Ambitious projection-mapping project for the London Design Festival, housed in the cupola of the V&A, an area never before opened to the public. Realising Kei's "data view" of London took a team of 30+ coders. My time was mostly spent coordinating the flood of code, and working out a way to map and mask 48 live panels across five machines while still animating at a decent clip. It worked, somehow.
A neuro-/bio-responsive food installation. A collaboration between me and neuro-scientist Ben Seymour (and team) to build a generative animation, housed within a custom 'pod', that used facial EMG, brain EEG and heart rate signals as the data sources. To sell ice cream.
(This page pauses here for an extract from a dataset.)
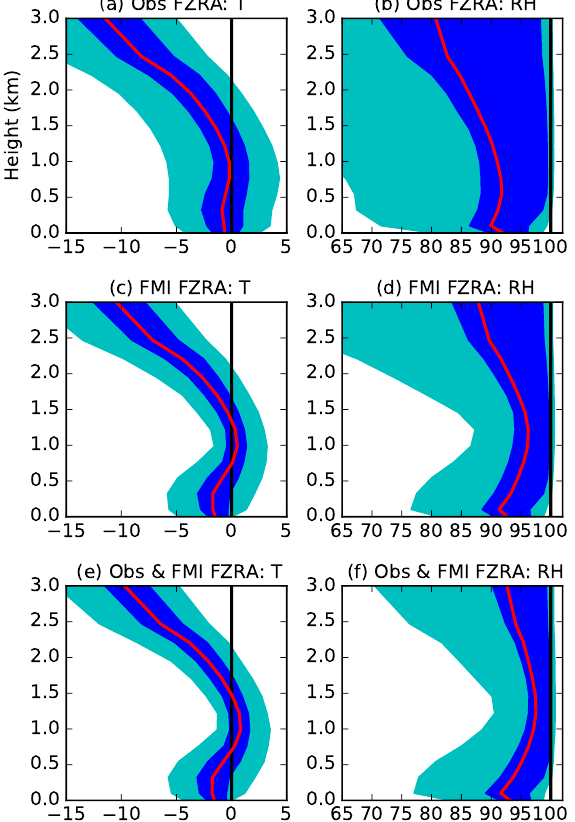
Figure 7. Vertical profiles of temperature ( ◦ C, left column) and relative humidity (%, right column) of ERA-Interim at weather station locations. 5–95% range (cyan), 25–75% range (blue) and mean (red) are shown. Top row: profiles when FZRA was reported in SYNOP messages (11000 events in total). Middle row: FZRA profiles according to the calibrated FMI CLIM algorithm (11000 events). Bottom row: profiles where both the FMI CLIM algorithm and observations indicated FZRA (2300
Audio-reactive kinect-based live visuals designed to feed off the performance. Worked really well. Toured europe through 2011/12, including playing to an audience of 30,000 at Bestival.
During the 2011 Perth Arts Festival, every visitor to the website inadvertantly created their own unique "totem" upon selecting the events they were attending. I built the system from a series of generative animations, prototyped in Processing then converted to ActionScript. I also built tools for exporting the web totems in a high-quality print format. Won a bunch of awards.
The first of a long (and continuing) series of collaborations with Brighton's FutureDeluxe. Created for a Sci-fi film festival, but also shown as part of OneDotZero's "Adventures In Motion" at the BFI.
Video response system. V&A visitors could record their thoughts into a webcam, review then submit them to a bank of responses to be viewed by subsequent visitors. Built around Red5 Server.
Collaboration with TGSi and Rory Matthews to build a series of touchscreens for the new wing of the Museum of Anthropology in Vancouver
Each touchscreen was an orientation post, with interactive map. But from each post you could also explore the rest of the gallery virtually through a 3D rendered representation, accurate down to the contents of each display case.